Das meiste Geld an der Tafel Schokolade verdienen die Hersteller und
Supermärkte. Insgesamt fast 80 prozent des Kaufpreises rechnet Inkota. Ein
[5][Bericht der Entwicklungsorganisation Oxfam vom Montag] zeigt, dass
sowohl Händler, Schokoladenhersteller und Supermarkte stark konzentriert
sind, die größten Akteuere kann man jeweils an zwei Händen abzählen. Sie
machen Milliardengewinne.
Bleibt noch die Börse. Ein [6][Artikel der Financial Times] von Anfang
Februar weist darauf hin, dass es in der aktuellen Situation auch um
Spekulation geht. Vor allem seien Agrarfonds stark angestiegen. „Diese
Fonds gab es bereits beim Rohstoffboom von 2003 bis 2008. Jetzt sind sie
wieder aktuell geworden – durch die Wetterverhältnisse“, sagt der
Wissenschaftler Bernhard Tröster, der zum Börsenhandel von Kakao und dem
Preisstabilisierungssystem in Westafrika forscht.

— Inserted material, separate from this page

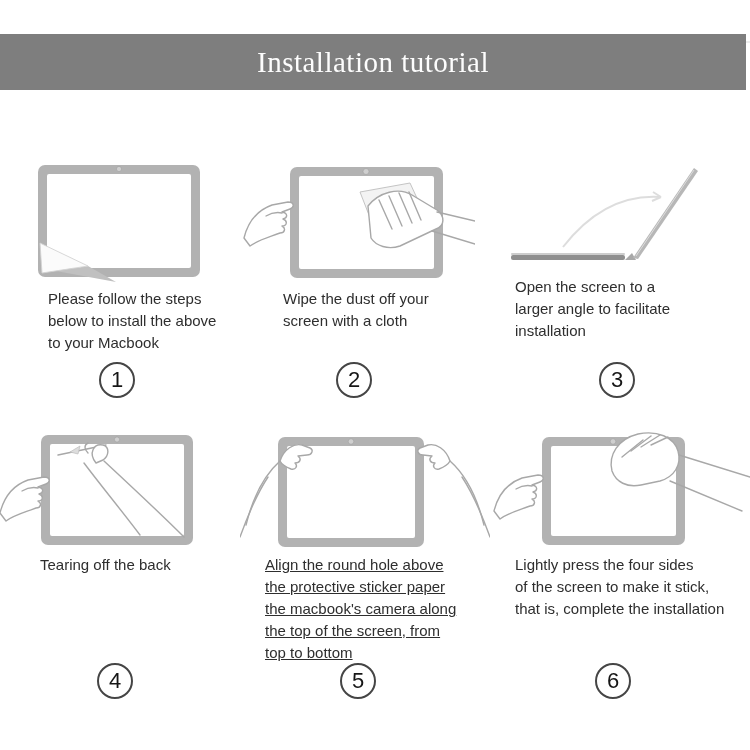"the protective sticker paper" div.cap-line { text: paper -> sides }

Die Ursache des
Preisanstiegs liege bei den Ernteausfälle, wodurch es deutlich weniger
Kakao am Markt gibt.
„Allerdings ist die Frage, wie hoch dann Preise steigen müssten, um Angebot
und Nachfrage abzubilden“. Die hohen Preise ziehen aber wiederum
Spekulanten an, welche die Preistendenzen verstärken. „Profitiert haben
ganz klar diejenigen, die Anfang des Jahres auf steigende Kurse gesetzt
haben“, sagt Tröster.
24 Apr 2024
## LINKS
[1] /Abholzung-in-Ghana/!5985427
[2] https://www.bmz.de/de/themen/laendliche-entwicklung/landwirtschaftliche-wer…
[3] https://www.kakaoforum.de/fileadmin/Redaktion/Downloads/Interne_geschuetzte…
[4] https://files.fairtrade.net/Fairtrade-Living-Income-Reference-Price-for-Coc…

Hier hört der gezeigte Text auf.